At the same time, those who follow the lead of Republican Sen. Bill Frist see the entire matter in terms of security. More guards and guns and stricter enforcement will cost more, it will make some feel as if we’re doing something to control immigration and it will placate those who think we have to be tougher on lawbreakers.

But for the significant cost it will require, it will do nothing to get at the deeper issues: what Americans are willing to pay for planting and harvesting and other work now done by migrants; the revenue stream that Mexicans and other Latin Americans have become for their home countries; the effects of globalization that are, for instance, forcing people off farms in their home countries and into cities where there are no jobs.
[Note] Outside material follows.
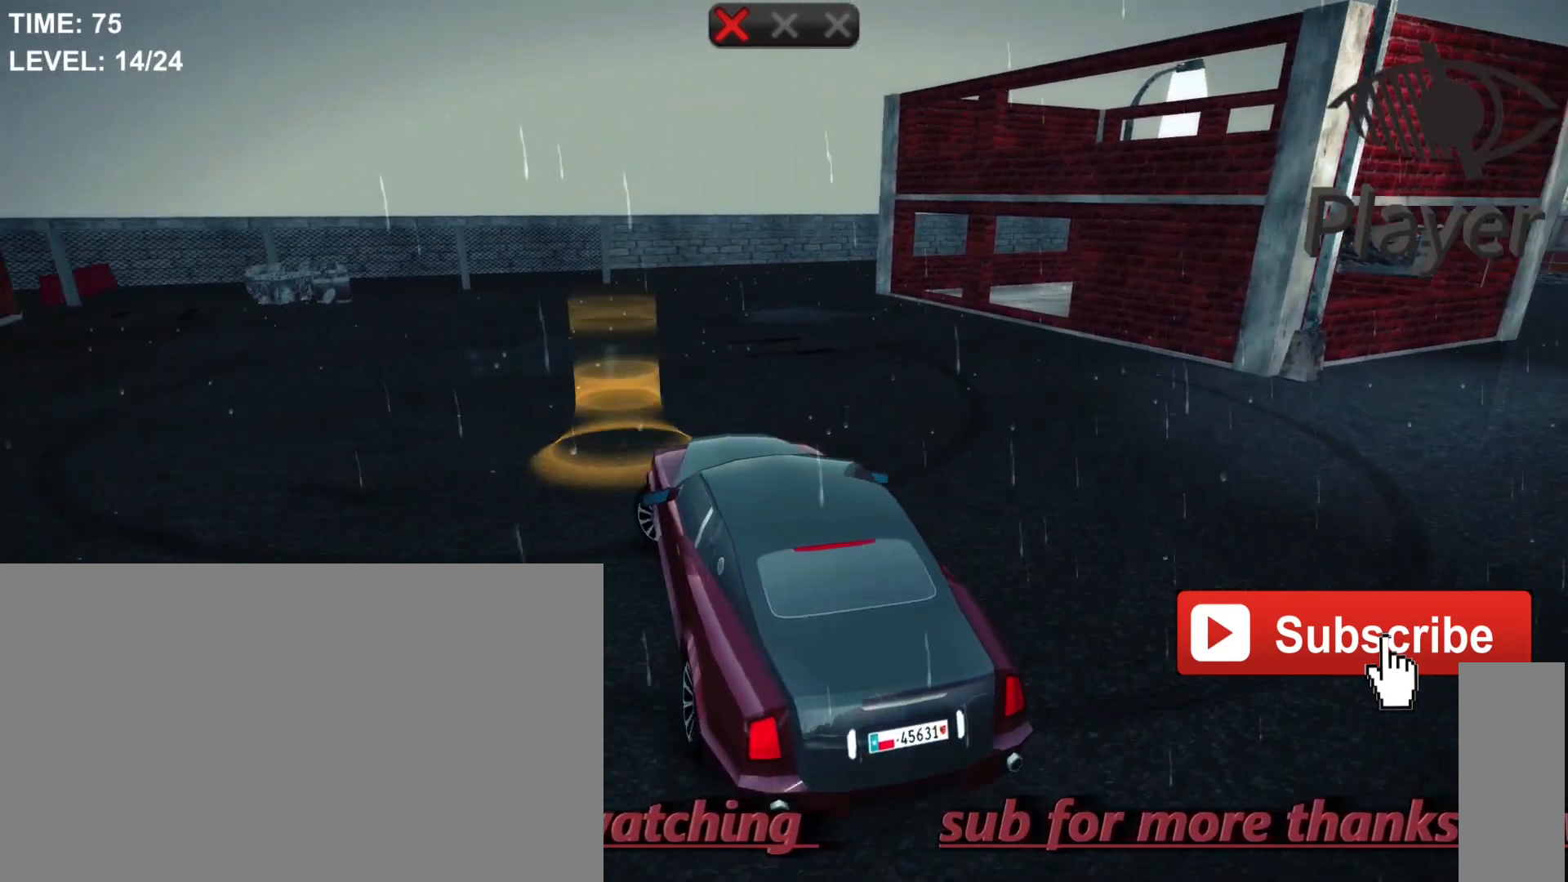
{"keys": [], "mouse": [], "mouse_move": "still", "events": [[400, "a", "up"]]}
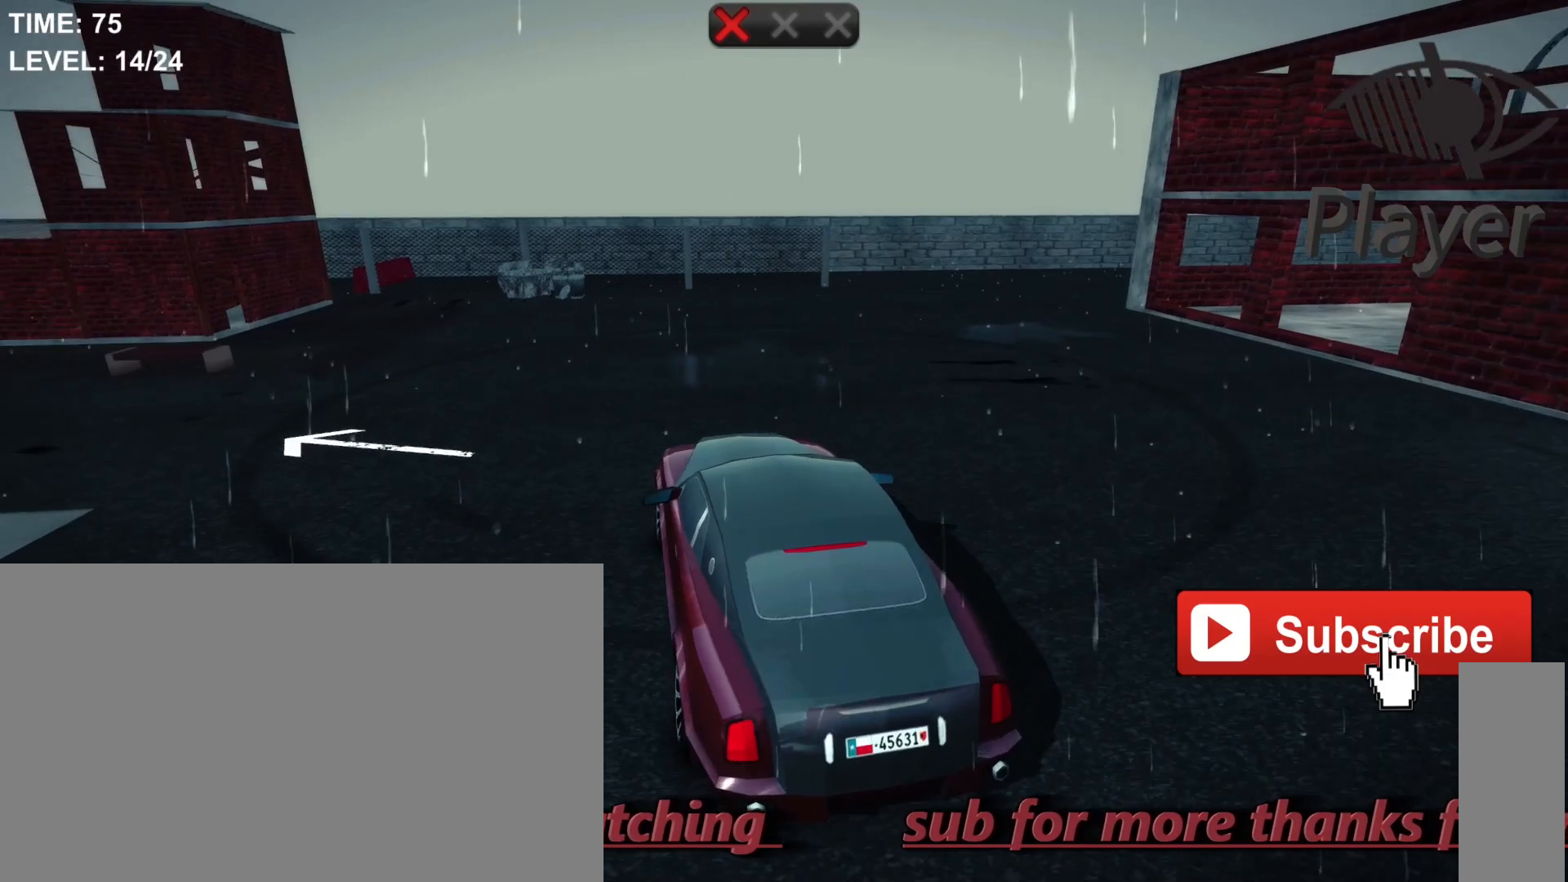
{"keys": ["a"], "mouse": [], "mouse_move": "still", "events": [[300, "a", "down"]]}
In the two years since President Bush announced his intention to deal with immigration issues in a comprehensive fashion, the U.S. bishops and other members of the religious community have been among the most consistent and sensible advocates of true reform. Their focus has been threefold: Find a means to legalize the status of the 10 million to 12 million undocumented persons who live in the United States; provide a mechanism to allow additional foreign workers to come to the United States under conditions that protect their rights; and ease the restrictions on family reunification that currently exist for foreign-born permanent residents and citizens. The Senate bill, while imperfect, goes a long way to achieving each of those objectives.

Mahony, as a religious leader, has every right, even obligation, to raise issues of justice regarding immigrants and to announce that the church will not cooperate in draconian provisions of a proposed law. He is not telling people how to vote, nor is he using sacramental blackmail against legislators who might disagree.

He is using an argument straight from the church’s social justice tradition. And from the numbers that have turned out to demonstrate and the support he is receiving from the Catholic community and elsewhere, it seems to be a rather persuasive argument.